Wiele pisze się o rozwoju dróg, kolei i rozbudowach portów lotniczych. Oczywiście to wszystko powody do dumy, ale często pomijany jest przy tym ruch odbywający się drogą morską. W zeszłym tylko roku, Port w Gdańsku odwiedziło ponad 70 jednostek pasażerskich. Ten rekordowy wynik przełożył się na tysiące dodatkowych turystów, zwiedzających Gdańsk i region. Jeszcze ważniejsze są regularne połączenia promowe, z których skorzystać możemy kiedy tylko mamy ochotę. Zarówno, aby odwiedzić inne miasta, jak i dotrzeć do Gdańska. Sytuacja na rynku promowym bywa dynamiczna i obecnie mamy 2 połącznia – oba do Szwecji.
Pierwszym z nich jest połączenie z sąsiedniej Gdyni. Promy Stena Line pływają codziennie do Karlskrony, położonej w południowej Szwecji, „stolicy” regionu Blekinge. Podróż trwa nieco ponad 10 godzin, a ceny biletów zaczynają się już od 56 złotych w jedną stronę (ceny promocyjne). Ci, którzy zamierzają skorzystać z usługi, powinni na bieżąco śledzić stronę przewoźnika https://www.stenaline.pl/ gdzie można kupić bilety, ale także dowiedzieć się o najnowszych promocjach.
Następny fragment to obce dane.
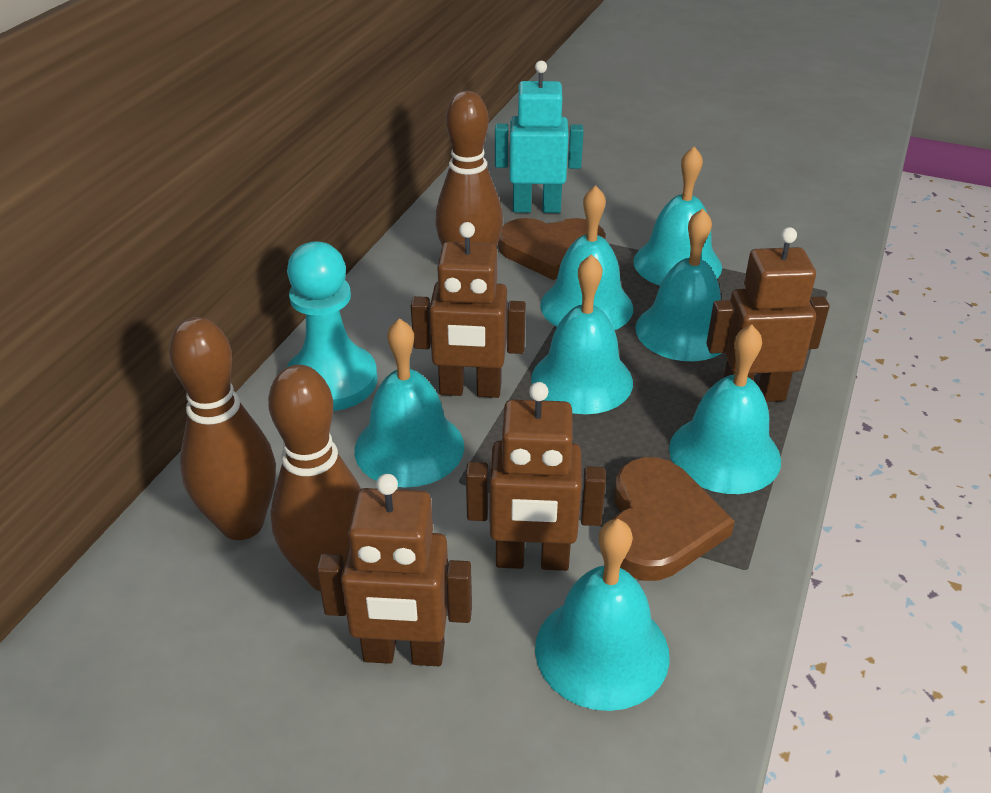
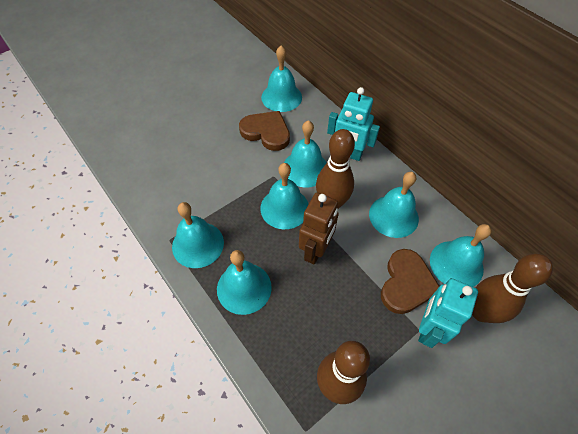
brown robot: 4 -> 1
turquoise pawn: 1 -> 0
turquoise robot: 1 -> 2

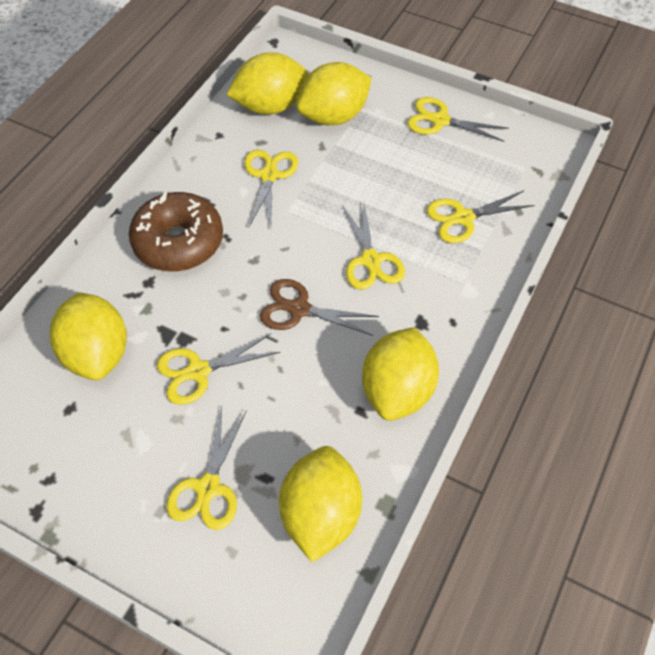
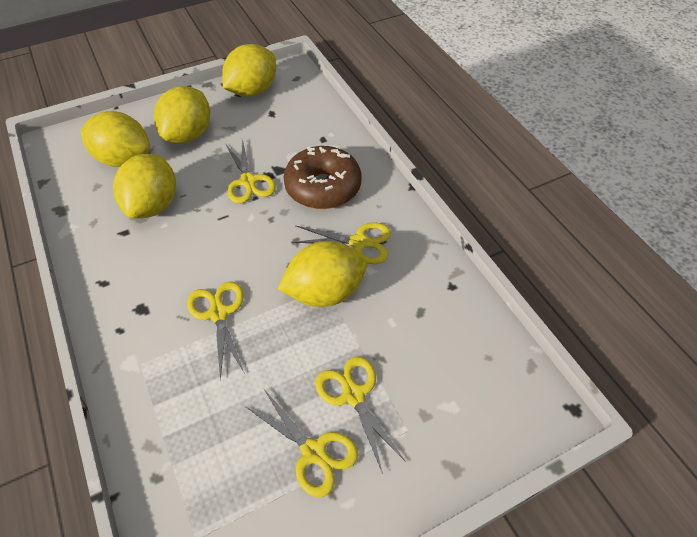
brown scissors: 1 -> 0
yellow scissors: 6 -> 5

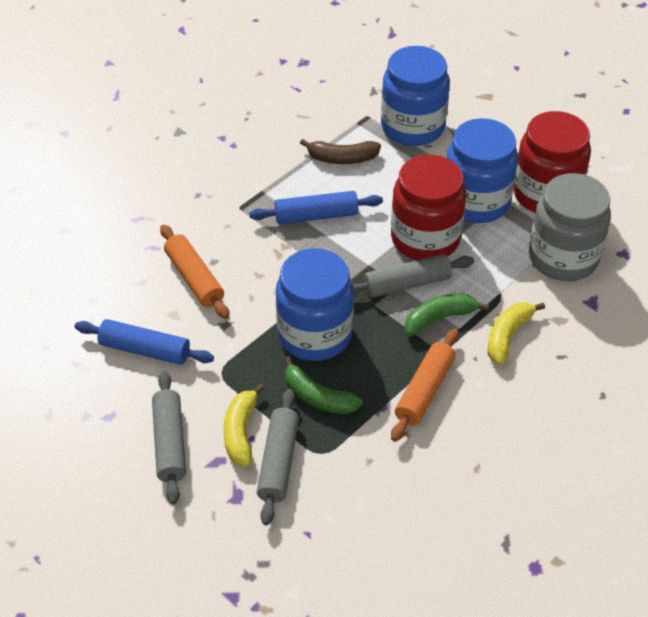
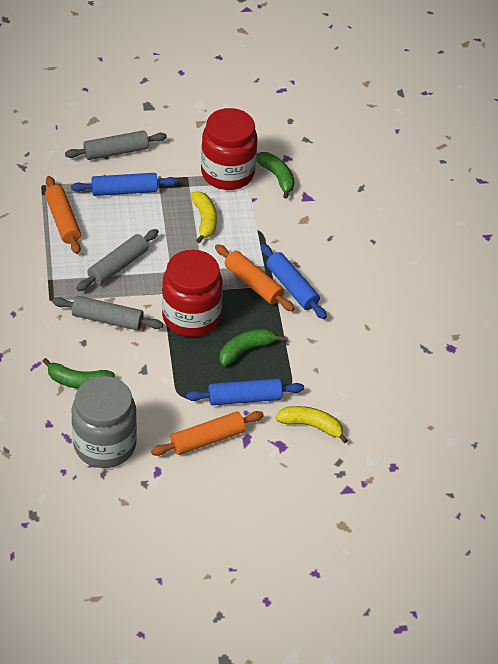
blue jar: 3 -> 0
blue rolling pin: 2 -> 3
brown banana: 1 -> 0
green banana: 2 -> 3
orange rolling pin: 2 -> 3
Drugie połącznie to oferta linii Polferries. Promy „Wawel” oraz najnowszy nabytek – „Nova Star” kursują w zależności od pory roku, od 2 do 4 razy w tygodniu. Dotrzemy nimi i wrócimy, na trasie Gdańsk – Nynashamn (miejscowości położonej zaledwie kilkanaście kilometrów od Sztokholmu). Ceny biletów zaczynają się od 241 złotych (w jedną stronę), ale podobnie jak w poprzednim przypadku, warto śledzić stronę https://polferries.pl aby korzystać z aktualnych promocji. Podróż trwa ok. 18 godzin.

Ten kto jednak podróżował promami wie, że podróż na ich pokładach jest może i dłuższa, ale znacznie bardziej ciekawa niż np. lot samolotem. Podczas rejsu możemy się wyspać w komfortowej kabinie, zrobić zakupy w licznych sklepach (wolnocłowych), zjeść w restauracjach, a nawet iść na dancing z muzyką na żywo! No i jeśli mamy ochotę na pokład, za dodatkową opłatą zabierzemy też swoje auto co znakomicie ułatwi nam odkrywanie celu podróży. A jeśli pogoda nie sprzyja i jest sztorm? No cóż, kto z nas nie chciał kiedyś przeżyć prawdziwej morskiej przygody…!
Warto dodać, że obecnie w zawieszeniu pozostaje połącznie z Gdyni do stolicy Finlandii – Helsinek, ale nie wykluczone, że przewoźnik (Finnlines) zdecyduje się je przywrócić.
No a na koniec pytanie. Kto pamięta promy z Gdańska do Bałtyjska w obwodzie Kaliningradzkim? Tak, tak...! Takie połącznie też kiedyś funkcjonowało, ale niestety sytuacje: polityczna i ekonomiczna sprawiły, że od kilku lat już takiej podróży nie odbędziemy. Dzięki sklepom wolnocłowym z doskonałą „ofertą” było to niezwykle „rozrywkowe” połączenie, nawet pomimo faktu, że sporo pasażerów w ogóle nie schodziło na ląd w Rosji. A ten kto miał to szczęście i zdążył się na ten rejs załapać, zapewne powie bez wahania: „jaka szkoda, że już nie działa…”.